▶ _Excerpted text_:
Sybil (April Billingsley) is committed to a psychiatric ward following the loss of her baby. Forced into therapy sessions with Dr. Deluce (Kelsey Scott), Sybil recounts the events that she believes took place and led to her baby being kidnapped, rather than lost. Unravelling a story that involves a sinister cult, Sybil is dismissed due to her history of mental illness and trauma she suffered as a child. As Sybil tries to piece together exactly what happened, she soon realises that to uncover the truth she’s going to have to make all the right sounds to get out of the psychiatric ward.
The Dark Red is a hugely ambitious film from director Dan Bush, who co-wrote it with Conal Byrne, one of the leads. Quite simply it’s a film of two halves with the first half told through a series of one-on-one therapy sessions between Sybil and Dr. Deluce and the second half morphing the film into a bloody revenge story. What makes the film so intriguing is that you know that Sybil is an unreliable narrator. Like Dr. Deluce you can’t help but look at her version of events through sceptical eyes, given the harrowing scene that opens the movie.

▶ _Material supplied_:
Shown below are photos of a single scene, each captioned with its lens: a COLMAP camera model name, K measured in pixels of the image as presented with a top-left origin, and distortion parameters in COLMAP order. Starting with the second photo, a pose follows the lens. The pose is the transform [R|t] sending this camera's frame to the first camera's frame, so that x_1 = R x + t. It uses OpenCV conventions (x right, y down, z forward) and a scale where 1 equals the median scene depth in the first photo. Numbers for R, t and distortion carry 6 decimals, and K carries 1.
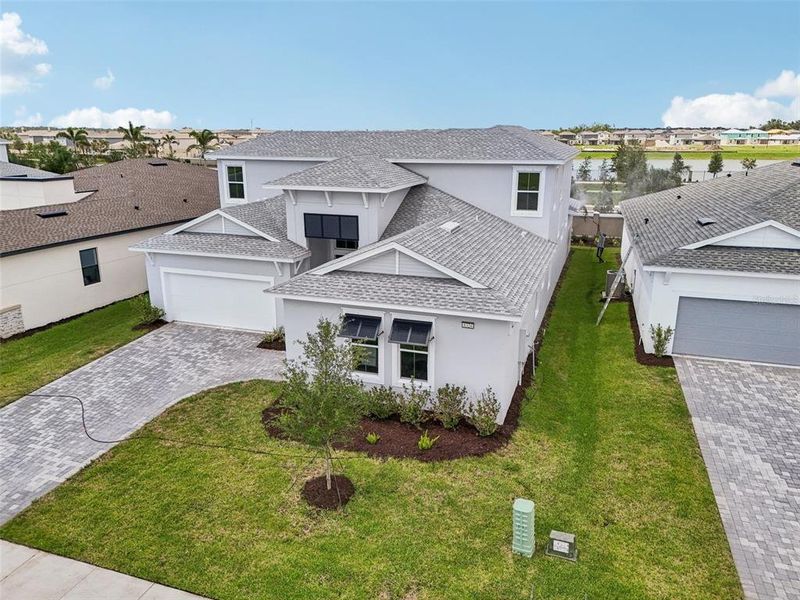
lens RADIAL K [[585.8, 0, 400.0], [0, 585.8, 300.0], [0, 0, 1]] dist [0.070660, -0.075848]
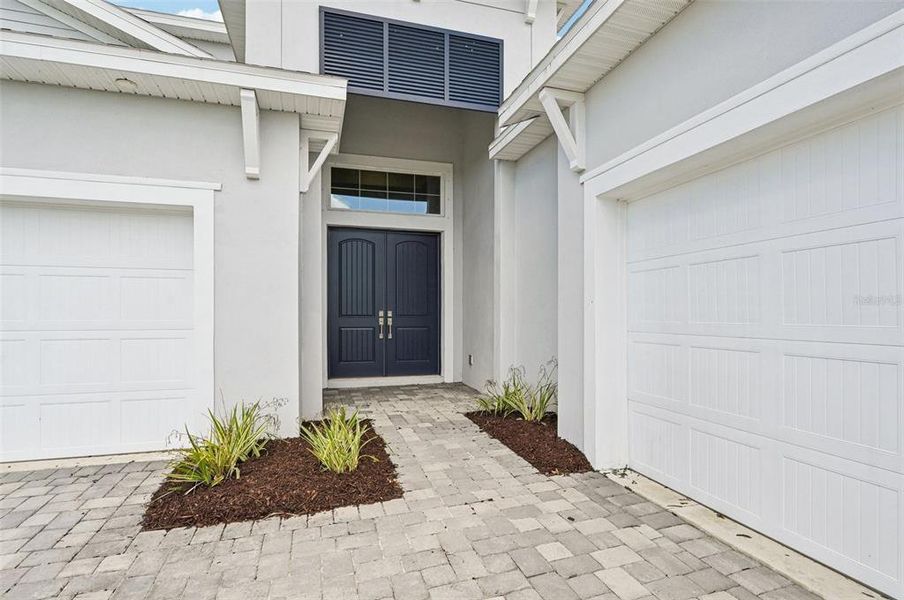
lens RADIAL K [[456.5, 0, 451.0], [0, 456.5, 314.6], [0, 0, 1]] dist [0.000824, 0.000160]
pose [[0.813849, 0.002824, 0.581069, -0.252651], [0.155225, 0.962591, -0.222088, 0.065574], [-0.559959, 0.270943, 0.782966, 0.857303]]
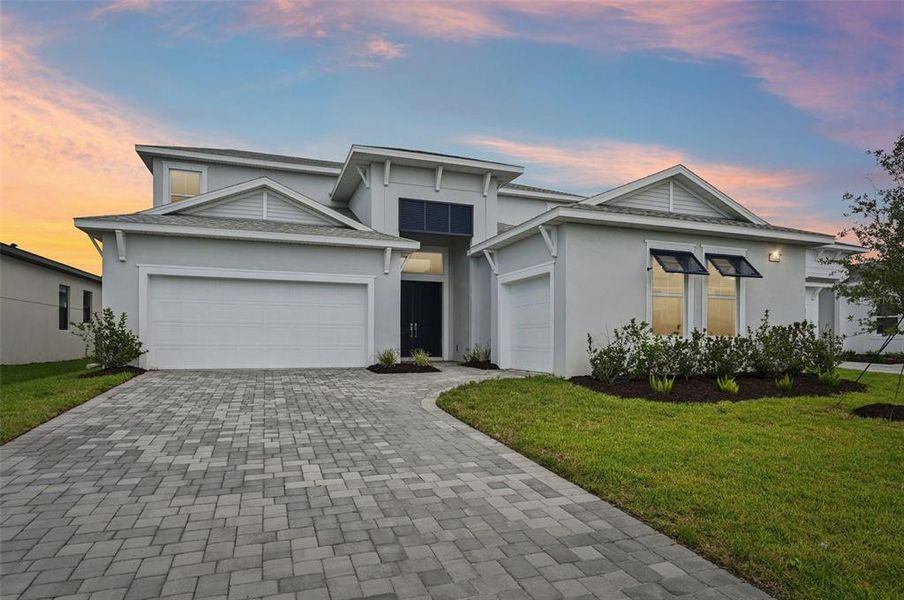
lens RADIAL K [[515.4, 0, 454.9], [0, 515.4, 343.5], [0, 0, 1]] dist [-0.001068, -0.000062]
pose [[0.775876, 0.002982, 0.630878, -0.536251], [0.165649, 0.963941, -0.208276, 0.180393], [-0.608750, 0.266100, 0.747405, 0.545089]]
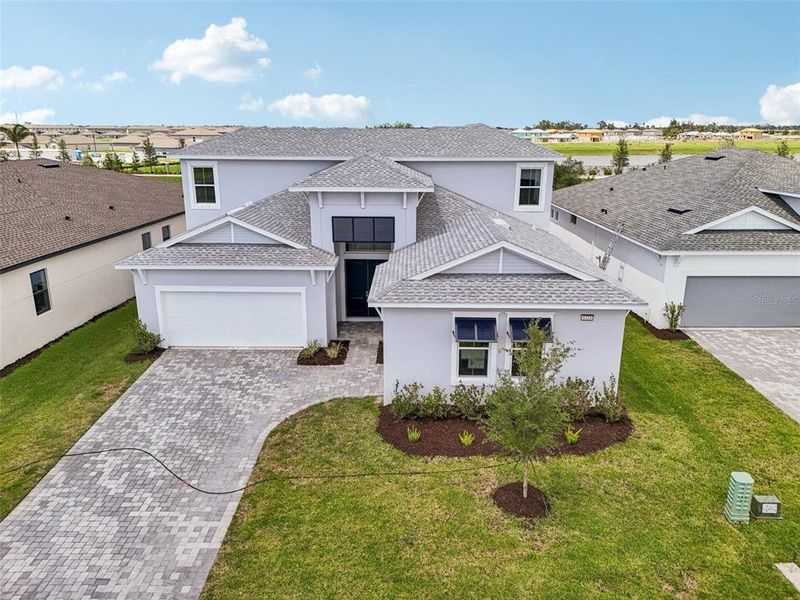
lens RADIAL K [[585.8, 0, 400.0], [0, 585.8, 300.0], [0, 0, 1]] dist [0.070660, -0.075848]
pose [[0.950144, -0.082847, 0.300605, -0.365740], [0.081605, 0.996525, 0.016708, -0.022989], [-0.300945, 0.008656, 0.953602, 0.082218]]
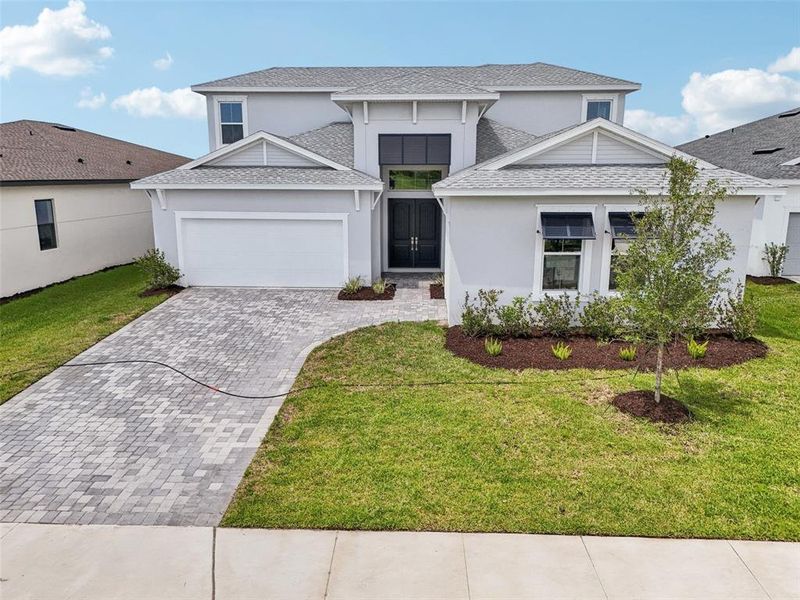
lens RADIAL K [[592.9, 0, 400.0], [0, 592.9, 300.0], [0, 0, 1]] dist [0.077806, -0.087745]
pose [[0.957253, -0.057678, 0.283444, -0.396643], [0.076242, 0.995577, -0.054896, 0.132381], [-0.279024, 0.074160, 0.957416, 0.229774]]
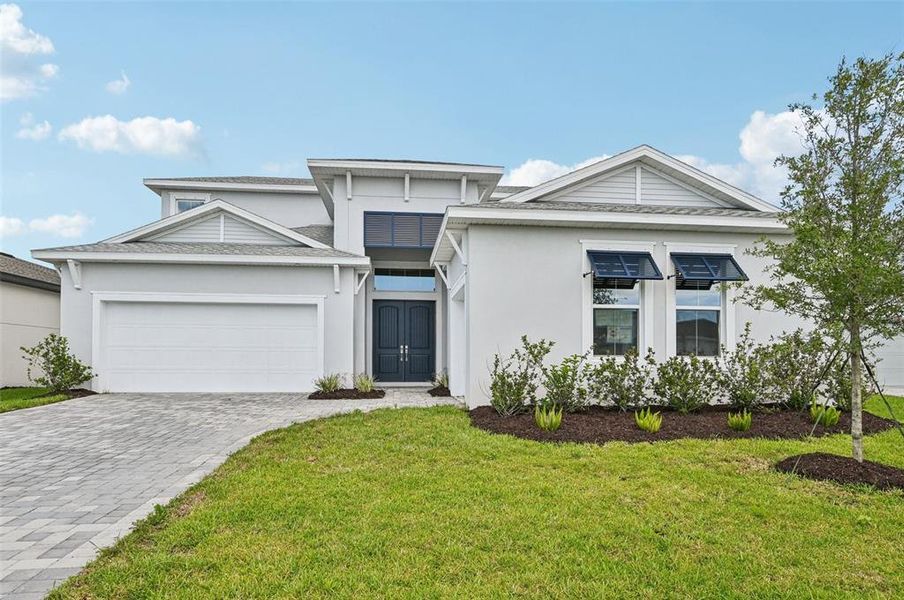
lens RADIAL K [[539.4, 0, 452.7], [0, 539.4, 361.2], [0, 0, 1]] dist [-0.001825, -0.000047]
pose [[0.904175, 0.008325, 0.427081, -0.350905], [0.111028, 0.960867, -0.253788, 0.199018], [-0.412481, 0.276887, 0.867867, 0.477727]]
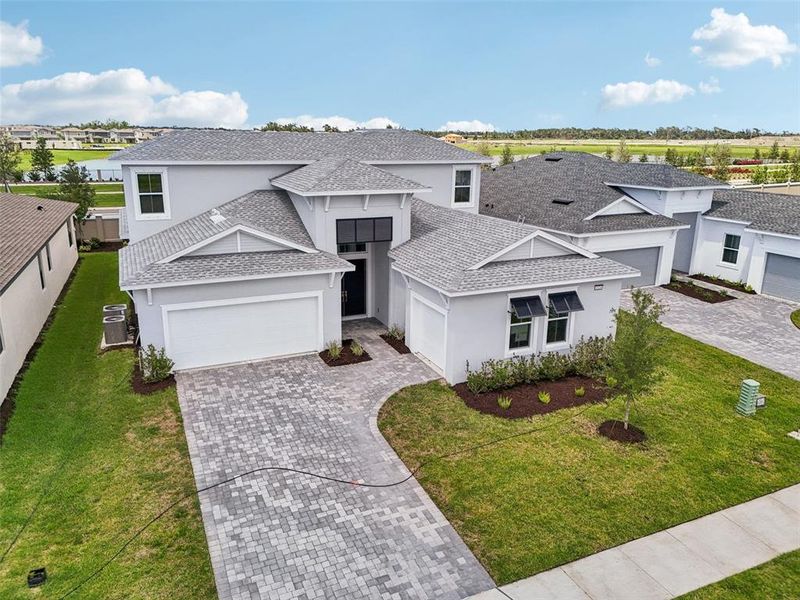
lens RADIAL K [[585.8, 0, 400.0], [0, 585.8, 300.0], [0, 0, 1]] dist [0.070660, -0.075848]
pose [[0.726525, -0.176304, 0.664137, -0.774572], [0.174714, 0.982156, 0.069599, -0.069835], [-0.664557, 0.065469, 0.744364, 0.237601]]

▶ _Task item 1_: In the review of The Dark Red, who co-wrote the film with director Dan Bush?
▶ _Task item 2_: Carry on the review of The Dark Red from where it stops.

▶ _Answer space 1_: Conal Byrne, one of the film's leads.

▶ _Answer space 2_:
The Dark Red pulls on many different genres and influences. There are elements of horror, drama, violence and supernatural, and the combination of them all is quite delicious. I didn’t take my eyes away from the screen once, always eager to find out what happens next. The story is layered with lots of interesting details, and Sybil is fleshed out remarkably well. You feel like you know her and it’s refreshing to see such a wonderfully rounded character.
In the hands of a lesser actor, Sybil could have been played very over-the-top but April Billingsley brings with her an incredible amount of restraint. It’s the things she conveys through her body language and facial expressions, that make her performance so wonderfully intriguing. She’s required to go through a rollercoaster of emotions during the course of the film and she more than takes on the challenge. This is the kind of performance that will make people really stand up and take notice of Billingsley and she deserves all the praise that should be directed her way.
The support cast is strong too. Conal Byrne is convincing as the mysterious but nice David Hollyfield while Kelsey Scott brings believability and grit to her role as Dr. Deluce. There are other actors worthy of a mention here too but I don’t want to single them out for fear of ruining the film’s many twists and turns. Suffice to say there isn’t a weak member of the cast to be found.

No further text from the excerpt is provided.